* [TASK PROMPT]:
Retype all of the entries word for word.

## Begin PROVIDED INFORMATION

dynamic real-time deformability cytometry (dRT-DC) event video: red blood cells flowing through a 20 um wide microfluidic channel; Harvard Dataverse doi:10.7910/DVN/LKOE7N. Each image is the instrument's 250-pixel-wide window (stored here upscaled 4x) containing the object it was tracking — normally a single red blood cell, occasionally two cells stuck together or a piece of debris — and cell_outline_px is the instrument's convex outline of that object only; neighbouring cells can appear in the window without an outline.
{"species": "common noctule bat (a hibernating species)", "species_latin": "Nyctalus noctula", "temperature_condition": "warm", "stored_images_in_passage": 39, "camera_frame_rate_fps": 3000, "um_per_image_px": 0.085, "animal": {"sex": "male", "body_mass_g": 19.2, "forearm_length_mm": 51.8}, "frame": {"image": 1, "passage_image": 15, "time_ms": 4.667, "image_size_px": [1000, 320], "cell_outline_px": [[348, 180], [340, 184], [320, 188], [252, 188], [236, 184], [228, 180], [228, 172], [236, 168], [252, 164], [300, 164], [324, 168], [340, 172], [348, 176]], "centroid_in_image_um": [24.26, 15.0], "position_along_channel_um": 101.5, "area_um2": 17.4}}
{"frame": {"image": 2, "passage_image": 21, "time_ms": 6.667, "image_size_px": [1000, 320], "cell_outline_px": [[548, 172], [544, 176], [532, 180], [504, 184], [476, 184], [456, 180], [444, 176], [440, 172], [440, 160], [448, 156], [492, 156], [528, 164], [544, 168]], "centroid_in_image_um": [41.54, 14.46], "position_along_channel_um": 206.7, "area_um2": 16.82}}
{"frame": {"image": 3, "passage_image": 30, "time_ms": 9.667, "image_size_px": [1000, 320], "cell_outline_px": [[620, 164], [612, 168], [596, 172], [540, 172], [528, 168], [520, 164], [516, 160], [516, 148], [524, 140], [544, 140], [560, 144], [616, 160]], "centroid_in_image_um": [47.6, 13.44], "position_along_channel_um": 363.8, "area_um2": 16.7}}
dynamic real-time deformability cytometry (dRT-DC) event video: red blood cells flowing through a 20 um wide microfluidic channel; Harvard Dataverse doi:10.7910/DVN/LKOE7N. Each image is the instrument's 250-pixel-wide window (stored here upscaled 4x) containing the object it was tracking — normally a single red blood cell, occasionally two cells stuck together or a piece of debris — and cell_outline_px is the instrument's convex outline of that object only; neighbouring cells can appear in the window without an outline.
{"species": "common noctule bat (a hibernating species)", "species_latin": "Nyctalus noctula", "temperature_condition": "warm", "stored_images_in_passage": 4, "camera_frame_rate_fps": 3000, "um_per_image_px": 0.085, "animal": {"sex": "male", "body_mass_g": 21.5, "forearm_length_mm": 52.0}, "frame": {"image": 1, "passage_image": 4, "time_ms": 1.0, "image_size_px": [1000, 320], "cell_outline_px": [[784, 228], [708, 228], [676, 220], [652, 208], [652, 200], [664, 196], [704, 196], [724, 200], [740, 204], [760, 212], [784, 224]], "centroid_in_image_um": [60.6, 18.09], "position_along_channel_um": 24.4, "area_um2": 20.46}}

## End PROVIDED INFORMATION

* [THE ANSWER]:
dynamic real-time deformability cytometry (dRT-DC) event video: red blood cells flowing through a 20 um wide microfluidic channel; Harvard Dataverse doi:10.7910/DVN/LKOE7N. Each image is the instrument's 250-pixel-wide window (stored here upscaled 4x) containing the object it was tracking — normally a single red blood cell, occasionally two cells stuck together or a piece of debris — and cell_outline_px is the instrument's convex outline of that object only; neighbouring cells can appear in the window without an outline.
{"species": "common noctule bat (a hibernating species)", "species_latin": "Nyctalus noctula", "temperature_condition": "warm", "stored_images_in_passage": 39, "camera_frame_rate_fps": 3000, "um_per_image_px": 0.085, "animal": {"sex": "male", "body_mass_g": 19.2, "forearm_length_mm": 51.8}, "frame": {"image": 1, "passage_image": 15, "time_ms": 4.667, "image_size_px": [1000, 320], "cell_outline_px": [[348, 180], [340, 184], [320, 188], [252, 188], [236, 184], [228, 180], [228, 172], [236, 168], [252, 164], [300, 164], [324, 168], [340, 172], [348, 176]], "centroid_in_image_um": [24.26, 15.0], "position_along_channel_um": 101.5, "area_um2": 17.4}}
{"frame": {"image": 2, "passage_image": 21, "time_ms": 6.667, "image_size_px": [1000, 320], "cell_outline_px": [[548, 172], [544, 176], [532, 180], [504, 184], [476, 184], [456, 180], [444, 176], [440, 172], [440, 160], [448, 156], [492, 156], [528, 164], [544, 168]], "centroid_in_image_um": [41.54, 14.46], "position_along_channel_um": 206.7, "area_um2": 16.82}}
{"frame": {"image": 3, "passage_image": 30, "time_ms": 9.667, "image_size_px": [1000, 320], "cell_outline_px": [[620, 164], [612, 168], [596, 172], [540, 172], [528, 168], [520, 164], [516, 160], [516, 148], [524, 140], [544, 140], [560, 144], [616, 160]], "centroid_in_image_um": [47.6, 13.44], "position_along_channel_um": 363.8, "area_um2": 16.7}}
dynamic real-time deformability cytometry (dRT-DC) event video: red blood cells flowing through a 20 um wide microfluidic channel; Harvard Dataverse doi:10.7910/DVN/LKOE7N. Each image is the instrument's 250-pixel-wide window (stored here upscaled 4x) containing the object it was tracking — normally a single red blood cell, occasionally two cells stuck together or a piece of debris — and cell_outline_px is the instrument's convex outline of that object only; neighbouring cells can appear in the window without an outline.
{"species": "common noctule bat (a hibernating species)", "species_latin": "Nyctalus noctula", "temperature_condition": "warm", "stored_images_in_passage": 4, "camera_frame_rate_fps": 3000, "um_per_image_px": 0.085, "animal": {"sex": "male", "body_mass_g": 21.5, "forearm_length_mm": 52.0}, "frame": {"image": 1, "passage_image": 4, "time_ms": 1.0, "image_size_px": [1000, 320], "cell_outline_px": [[784, 228], [708, 228], [676, 220], [652, 208], [652, 200], [664, 196], [704, 196], [724, 200], [740, 204], [760, 212], [784, 224]], "centroid_in_image_um": [60.6, 18.09], "position_along_channel_um": 24.4, "area_um2": 20.46}}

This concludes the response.